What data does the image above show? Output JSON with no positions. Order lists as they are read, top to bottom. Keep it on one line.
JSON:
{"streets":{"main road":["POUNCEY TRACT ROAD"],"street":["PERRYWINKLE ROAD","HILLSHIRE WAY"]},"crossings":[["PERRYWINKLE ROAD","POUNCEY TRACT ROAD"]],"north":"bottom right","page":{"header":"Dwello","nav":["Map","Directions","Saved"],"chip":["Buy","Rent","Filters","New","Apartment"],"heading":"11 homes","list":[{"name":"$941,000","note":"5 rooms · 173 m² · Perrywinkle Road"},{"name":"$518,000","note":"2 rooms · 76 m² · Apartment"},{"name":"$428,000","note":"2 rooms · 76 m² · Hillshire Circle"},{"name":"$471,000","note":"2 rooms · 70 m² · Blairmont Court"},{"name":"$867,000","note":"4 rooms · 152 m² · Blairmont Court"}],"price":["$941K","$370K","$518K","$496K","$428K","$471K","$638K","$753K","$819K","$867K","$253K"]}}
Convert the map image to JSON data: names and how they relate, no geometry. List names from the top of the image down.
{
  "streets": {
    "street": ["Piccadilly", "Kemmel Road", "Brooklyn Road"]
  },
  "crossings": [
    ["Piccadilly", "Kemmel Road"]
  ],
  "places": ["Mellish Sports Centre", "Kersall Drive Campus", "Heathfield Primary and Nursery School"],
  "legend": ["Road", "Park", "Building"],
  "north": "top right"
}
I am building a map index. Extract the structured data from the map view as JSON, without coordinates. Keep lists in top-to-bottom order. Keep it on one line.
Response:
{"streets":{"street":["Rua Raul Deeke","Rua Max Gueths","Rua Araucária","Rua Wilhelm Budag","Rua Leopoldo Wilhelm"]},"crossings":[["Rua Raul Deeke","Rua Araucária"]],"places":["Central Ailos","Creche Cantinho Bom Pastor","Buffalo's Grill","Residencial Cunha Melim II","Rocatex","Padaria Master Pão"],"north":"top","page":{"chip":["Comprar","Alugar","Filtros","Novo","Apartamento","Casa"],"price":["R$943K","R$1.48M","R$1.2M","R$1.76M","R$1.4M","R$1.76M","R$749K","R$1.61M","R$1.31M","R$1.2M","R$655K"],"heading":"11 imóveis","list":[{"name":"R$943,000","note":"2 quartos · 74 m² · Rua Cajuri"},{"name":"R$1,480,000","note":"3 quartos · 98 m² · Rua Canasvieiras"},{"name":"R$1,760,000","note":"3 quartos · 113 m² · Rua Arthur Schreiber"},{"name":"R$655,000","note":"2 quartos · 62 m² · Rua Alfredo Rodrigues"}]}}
::::::
→ WHAT NEEDS TO BE DONE
Copy every record above verbatim and in full.

→ TASK RESPONSE
What data does the image above show? Output JSON with no positions. Order lists as they are read, top to bottom. Keep it on one line.
JSON:
{"streets":{"main road":["POUNCEY TRACT ROAD"],"street":["PERRYWINKLE ROAD","HILLSHIRE WAY"]},"crossings":[["PERRYWINKLE ROAD","POUNCEY TRACT ROAD"]],"north":"bottom right","page":{"header":"Dwello","nav":["Map","Directions","Saved"],"chip":["Buy","Rent","Filters","New","Apartment"],"heading":"11 homes","list":[{"name":"$941,000","note":"5 rooms · 173 m² · Perrywinkle Road"},{"name":"$518,000","note":"2 rooms · 76 m² · Apartment"},{"name":"$428,000","note":"2 rooms · 76 m² · Hillshire Circle"},{"name":"$471,000","note":"2 rooms · 70 m² · Blairmont Court"},{"name":"$867,000","note":"4 rooms · 152 m² · Blairmont Court"}],"price":["$941K","$370K","$518K","$496K","$428K","$471K","$638K","$753K","$819K","$867K","$253K"]}}
Convert the map image to JSON data: names and how they relate, no geometry. List names from the top of the image down.
{
  "streets": {
    "street": ["Piccadilly", "Kemmel Road", "Brooklyn Road"]
  },
  "crossings": [
    ["Piccadilly", "Kemmel Road"]
  ],
  "places": ["Mellish Sports Centre", "Kersall Drive Campus", "Heathfield Primary and Nursery School"],
  "legend": ["Road", "Park", "Building"],
  "north": "top right"
}
I am building a map index. Extract the structured data from the map view as JSON, without coordinates. Keep lists in top-to-bottom order. Keep it on one line.
Response:
{"streets":{"street":["Rua Raul Deeke","Rua Max Gueths","Rua Araucária","Rua Wilhelm Budag","Rua Leopoldo Wilhelm"]},"crossings":[["Rua Raul Deeke","Rua Araucária"]],"places":["Central Ailos","Creche Cantinho Bom Pastor","Buffalo's Grill","Residencial Cunha Melim II","Rocatex","Padaria Master Pão"],"north":"top","page":{"chip":["Comprar","Alugar","Filtros","Novo","Apartamento","Casa"],"price":["R$943K","R$1.48M","R$1.2M","R$1.76M","R$1.4M","R$1.76M","R$749K","R$1.61M","R$1.31M","R$1.2M","R$655K"],"heading":"11 imóveis","list":[{"name":"R$943,000","note":"2 quartos · 74 m² · Rua Cajuri"},{"name":"R$1,480,000","note":"3 quartos · 98 m² · Rua Canasvieiras"},{"name":"R$1,760,000","note":"3 quartos · 113 m² · Rua Arthur Schreiber"},{"name":"R$655,000","note":"2 quartos · 62 m² · Rua Alfredo Rodrigues"}]}}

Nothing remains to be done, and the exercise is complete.